Whether due to the economy, its political strength, or cultural influence, is not my concern in this article. I am simply stating a fact made crystal clear to me at the cinema this week: Turkey is a big deal.
Taking a seat during the trailers, I watched with amazment as an advertisment for the new Ben Affleck movie, Argo, flashed before my eyes to include several scenes set against the Blue Mosque, followed no less, by another trailor for Taken 2, the Liam Neeson spy thriller entirely filmed in Istanbul. Finally, the opening scene of Skyfall, the new James Bond movie began – a twenty minute car chase through Sultan Ahmet. And it is not just Hollywood that has suddenly discovered the beauty of the city, the BBC home page is now regularly bombarded with photo features, video clips and news on Turkish affairs. The Guardian and the New York Times having kept it a secret as best they can with their more regular commentary.
With the country in the lime-light, information is being sought-after. For foreign observers and journalists alike, turning to Turkish politcal affairs can feel like tuning into the seven-hundredth episode of the most complicated Byzantine political drama on Earth. This is not helped by the terminology used by the sharp divisions amongst the Turkish press, or generalizations favoured by the foreign media. As Emre Kızılkaya notes, "Seculars vs. Islamists" generalization is a popular cliché for many outsiders who seek to understand Turkey. Clichés are convenient but they tend to deprive us of genuine details because of the nature of overgeneralization.”
This is where good, varied and up-to-date English-language resources come into play.
Joel Thomas is a man with a “foot in both cultures”, and has been interpreting and translating between peoples and cultures all his life. Anyone who lives in a foreign country long enough will tell you this extends far beyond mere occupations.
Joel has put his talents to good use by providing a service, Dragoman, for those looking to keep up-to-date and learn about Turkish affairs through regular observation. Subscribers get a regular update, every morning, of several big headlines from Turkish-language newspapers and magazines on a variety of issues, with the opening paragraphs and important information translated and summarised, with links also provided.
It is definitely preferable to flicking through various news sites at the risk of distraction or disappointment, so I was happy to tell Joel I’d rave about the service on my blog.
Those who sign up may refine their criteria to specific areas of interest. In his own words “my general areas are current affairs and the economy, since my clientele is made up of journalists and business people. But for example I have a customer who's specifically interested in the energy sector, so I make sure to cover energy headlines.
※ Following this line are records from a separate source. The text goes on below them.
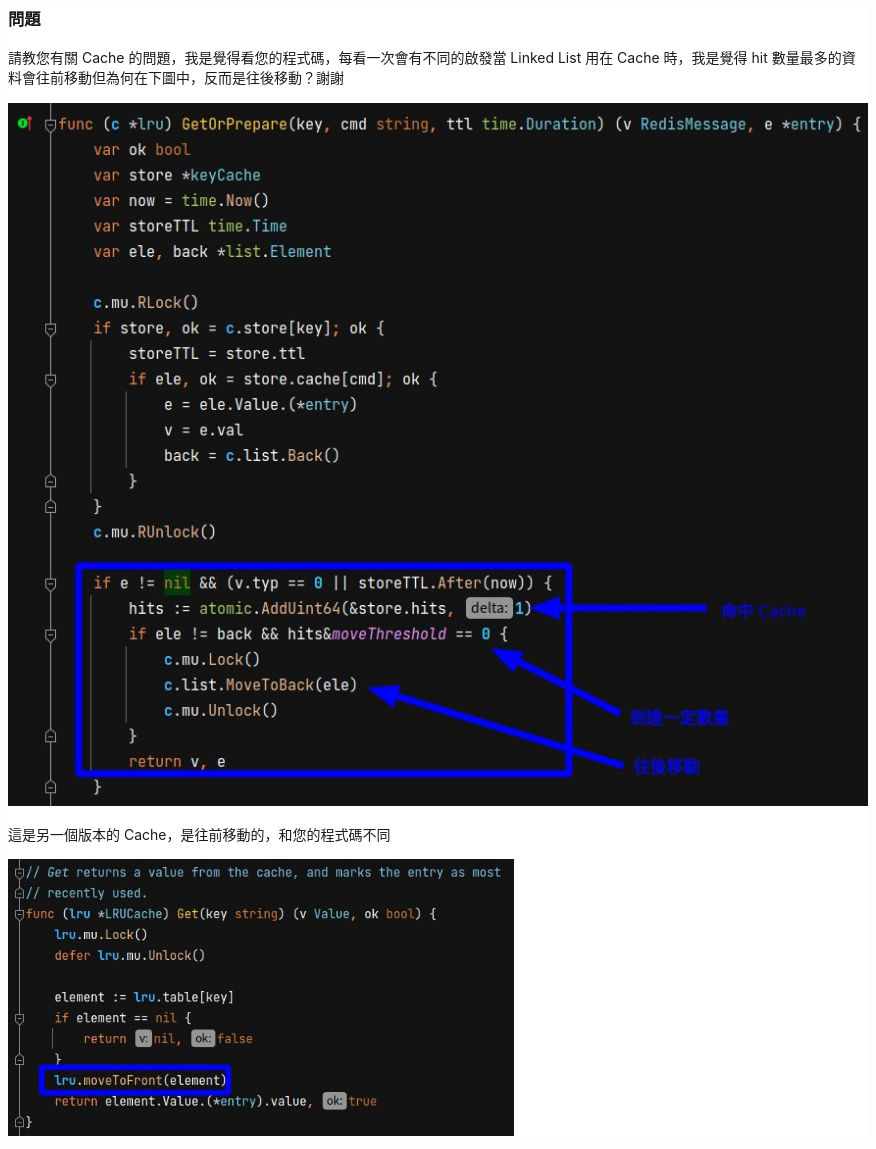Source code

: ### 問題

請教您有關 Cache 的問題，我是覺得看您的程式碼，每看一次會有不同的啟發當 Linked List 用在 Cache 時，我是覺得 hit 數量最多的資料會往前移動但為何在下圖中，反而是往後移動？謝謝

<img src="../assets/image-20220329015537478.png" alt="image-20220329015537478" style="zoom:100%;" /> 

這是另一個版本的 Cache，是往前移動的，和您的程式碼不同

<img src="../assets/image-20220329020753735.png" alt="image-20220329020753735" style="zoom:80%;" /> 
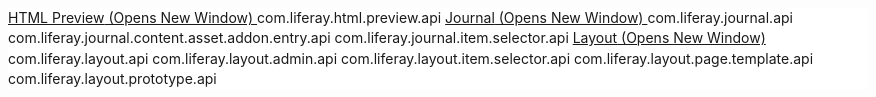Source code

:   <tr>
    <th rowspan="1">
      <a href="@app-ref@/html-preview/" target="_blank">
      HTML Preview<span class="opens-new-window-accessible"> (Opens New Window) </span>
      </a>
    </th>
    <td>
             com.liferay.html.preview.api
      </td>
  </tr>

  <tr>
    <th rowspan="3">
      <a href="@app-ref@/journal/" target="_blank">
      Journal<span class="opens-new-window-accessible"> (Opens New Window) </span>
      </a>
    </th>
    <td>
             com.liferay.journal.api
      </td>
  </tr>
  <tr>
    <td>
       com.liferay.journal.content.asset.addon.entry.api
      </td>
  </tr>
  <tr>
    <td>
       com.liferay.journal.item.selector.api
      </td>
  </tr>

  <tr>
    <th rowspan="6">
      <a href="@app-ref@/layout/" target="_blank">
      Layout<span class="opens-new-window-accessible"> (Opens New Window) </span>
      </a>
    </th>
    <td>
             com.liferay.layout.api
      </td>
  </tr>
  <tr>
    <td>
       com.liferay.layout.admin.api
      </td>
  </tr>
  <tr>
    <td>
       com.liferay.layout.item.selector.api
      </td>
  </tr>
  <tr>
    <td>
       com.liferay.layout.page.template.api
      </td>
  </tr>
  <tr>
    <td>
       com.liferay.layout.prototype.api
      </td>
  </tr>
  <tr>
    <td>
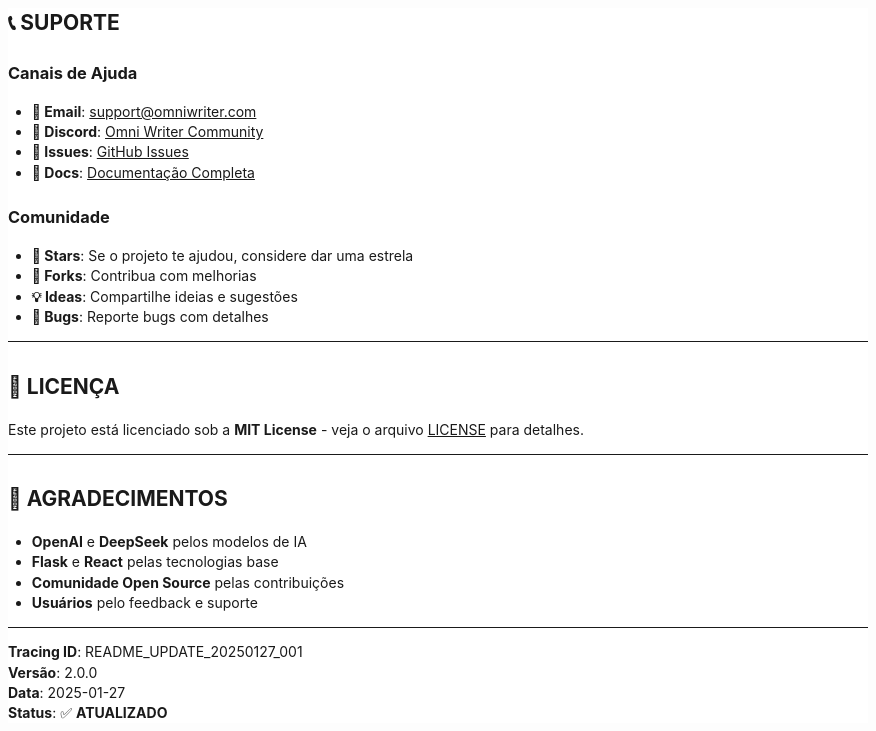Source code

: 
## 📞 **SUPORTE**

### **Canais de Ajuda**
- **📧 Email**: support@omniwriter.com
- **💬 Discord**: [Omni Writer Community](https://discord.gg/omniwriter)
- **🐛 Issues**: [GitHub Issues](https://github.com/omniwriter/omniwriter/issues)
- **📖 Docs**: [Documentação Completa](https://docs.omniwriter.com)

### **Comunidade**
- **🌟 Stars**: Se o projeto te ajudou, considere dar uma estrela
- **🔄 Forks**: Contribua com melhorias
- **💡 Ideas**: Compartilhe ideias e sugestões
- **🐛 Bugs**: Reporte bugs com detalhes

---

## 📄 **LICENÇA**

Este projeto está licenciado sob a **MIT License** - veja o arquivo [LICENSE](LICENSE) para detalhes.

---

## 🙏 **AGRADECIMENTOS**

- **OpenAI** e **DeepSeek** pelos modelos de IA
- **Flask** e **React** pelas tecnologias base
- **Comunidade Open Source** pelas contribuições
- **Usuários** pelo feedback e suporte

---

**Tracing ID**: README_UPDATE_20250127_001  
**Versão**: 2.0.0  
**Data**: 2025-01-27  
**Status**: ✅ **ATUALIZADO**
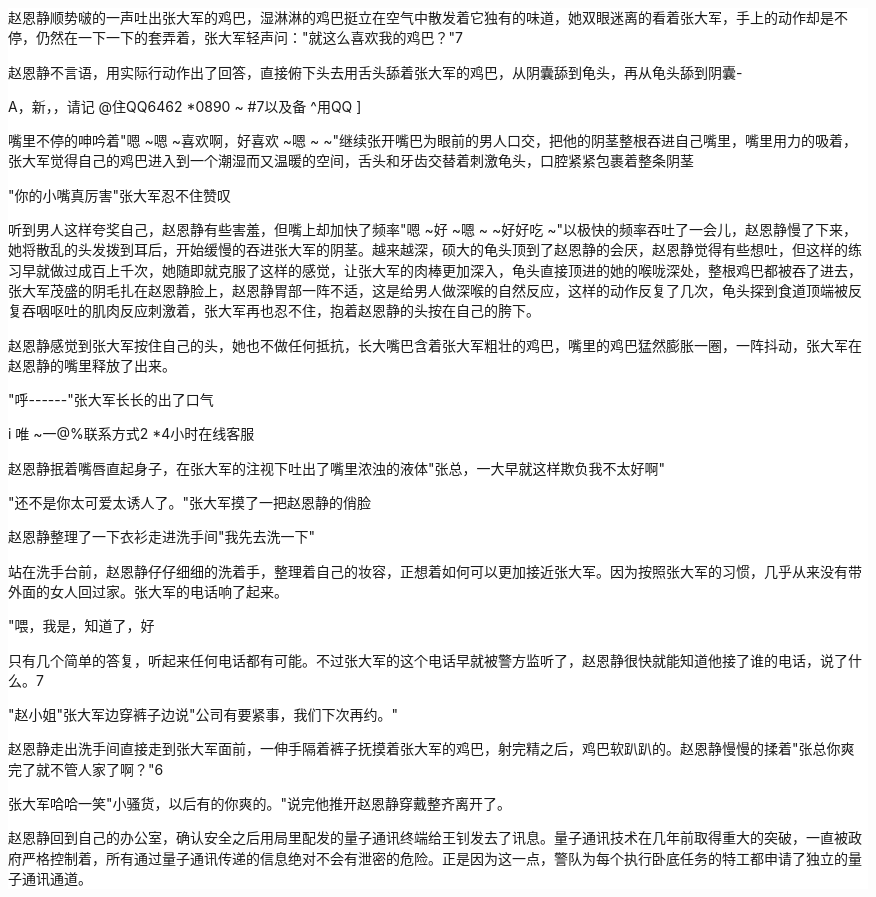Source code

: 

赵恩静顺势啵的一声吐出张大军的鸡巴，湿淋淋的鸡巴挺立在空气中散发着它独有的味道，她双眼迷离的看着张大军，手上的动作却是不停，仍然在一下一下的套弄着，张大军轻声问："就这么喜欢我的鸡巴？"7



赵恩静不言语，用实际行动作出了回答，直接俯下头去用舌头舔着张大军的鸡巴，从阴囊舔到龟头，再从龟头舔到阴囊-

A，新，，请记 @住QQ6462 *0890 ~ #7以及备 ^用QQ ]



嘴里不停的呻吟着"嗯 ~嗯 ~喜欢啊，好喜欢 ~嗯 ~ ~"继续张开嘴巴为眼前的男人口交，把他的阴茎整根吞进自己嘴里，嘴里用力的吸着，张大军觉得自己的鸡巴进入到一个潮湿而又温暖的空间，舌头和牙齿交替着刺激龟头，口腔紧紧包裹着整条阴茎



"你的小嘴真厉害"张大军忍不住赞叹



听到男人这样夸奖自己，赵恩静有些害羞，但嘴上却加快了频率"嗯 ~好 ~嗯 ~ ~好好吃 ~"以极快的频率吞吐了一会儿，赵恩静慢了下来，她将散乱的头发拨到耳后，开始缓慢的吞进张大军的阴茎。越来越深，硕大的龟头顶到了赵恩静的会厌，赵恩静觉得有些想吐，但这样的练习早就做过成百上千次，她随即就克服了这样的感觉，让张大军的肉棒更加深入，龟头直接顶进的她的喉咙深处，整根鸡巴都被吞了进去，张大军茂盛的阴毛扎在赵恩静脸上，赵恩静胃部一阵不适，这是给男人做深喉的自然反应，这样的动作反复了几次，龟头探到食道顶端被反复吞咽呕吐的肌肉反应刺激着，张大军再也忍不住，抱着赵恩静的头按在自己的胯下。



赵恩静感觉到张大军按住自己的头，她也不做任何抵抗，长大嘴巴含着张大军粗壮的鸡巴，嘴里的鸡巴猛然膨胀一圈，一阵抖动，张大军在赵恩静的嘴里释放了出来。



"呼------"张大军长长的出了口气

i 唯 ~一@%联系方式2 *4小时在线客服



赵恩静抿着嘴唇直起身子，在张大军的注视下吐出了嘴里浓浊的液体"张总，一大早就这样欺负我不太好啊"



"还不是你太可爱太诱人了。"张大军摸了一把赵恩静的俏脸



赵恩静整理了一下衣衫走进洗手间"我先去洗一下"



站在洗手台前，赵恩静仔仔细细的洗着手，整理着自己的妆容，正想着如何可以更加接近张大军。因为按照张大军的习惯，几乎从来没有带外面的女人回过家。张大军的电话响了起来。



"喂，我是，知道了，好



只有几个简单的答复，听起来任何电话都有可能。不过张大军的这个电话早就被警方监听了，赵恩静很快就能知道他接了谁的电话，说了什么。7



"赵小姐"张大军边穿裤子边说"公司有要紧事，我们下次再约。"



赵恩静走出洗手间直接走到张大军面前，一伸手隔着裤子抚摸着张大军的鸡巴，射完精之后，鸡巴软趴趴的。赵恩静慢慢的揉着"张总你爽完了就不管人家了啊？"6



张大军哈哈一笑"小骚货，以后有的你爽的。"说完他推开赵恩静穿戴整齐离开了。



赵恩静回到自己的办公室，确认安全之后用局里配发的量子通讯终端给王钊发去了讯息。量子通讯技术在几年前取得重大的突破，一直被政府严格控制着，所有通过量子通讯传递的信息绝对不会有泄密的危险。正是因为这一点，警队为每个执行卧底任务的特工都申请了独立的量子通讯通道。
I had someone say they were specifically interested in editorials, so I told them to suggest some specific outlets whose editorials they found interesting and on which subjects”.
But there are a plethora of sources that can give a more in-depth picture, I’ve listed a few below and will talk about their merits in further articles.
Other English-Language Resources on Turkey
Dragoman – Daily summary of the day’s headlines. Subscription required for best results.
HürriyetDaily News – Hürriyet is a good resource for observing opposition opinion and debate. Op-eds vary in quality.
Today’s Zaman – Pro-government newspaper with good coverage of affairs, especially good for keen observers to analyse trends and debate within the government.
SETimes - American state-funded new site aimed at coverage of the Balkan- Eurasian region.
SilkroadStudies – Really insightful, university-based analysis. Good observations and very accessible.
FrederikeGeerdink – Wonderful, Dutch journalist resident in Turkey. Great hard-hitting articles and interviews covering a variety of issues.
İstanbulian – Emre Kızılkaya’s wonderfully thought-out observations as a journalist in one of Turkey’s most popular newspapers, Hürriyet. Intelligent and thoughtful government critiques.
The WhitePath – Mustafa Akyol is a generally pro-government writer for Hürriyet. Good for discussing state abuse issues, and also social-religious trends.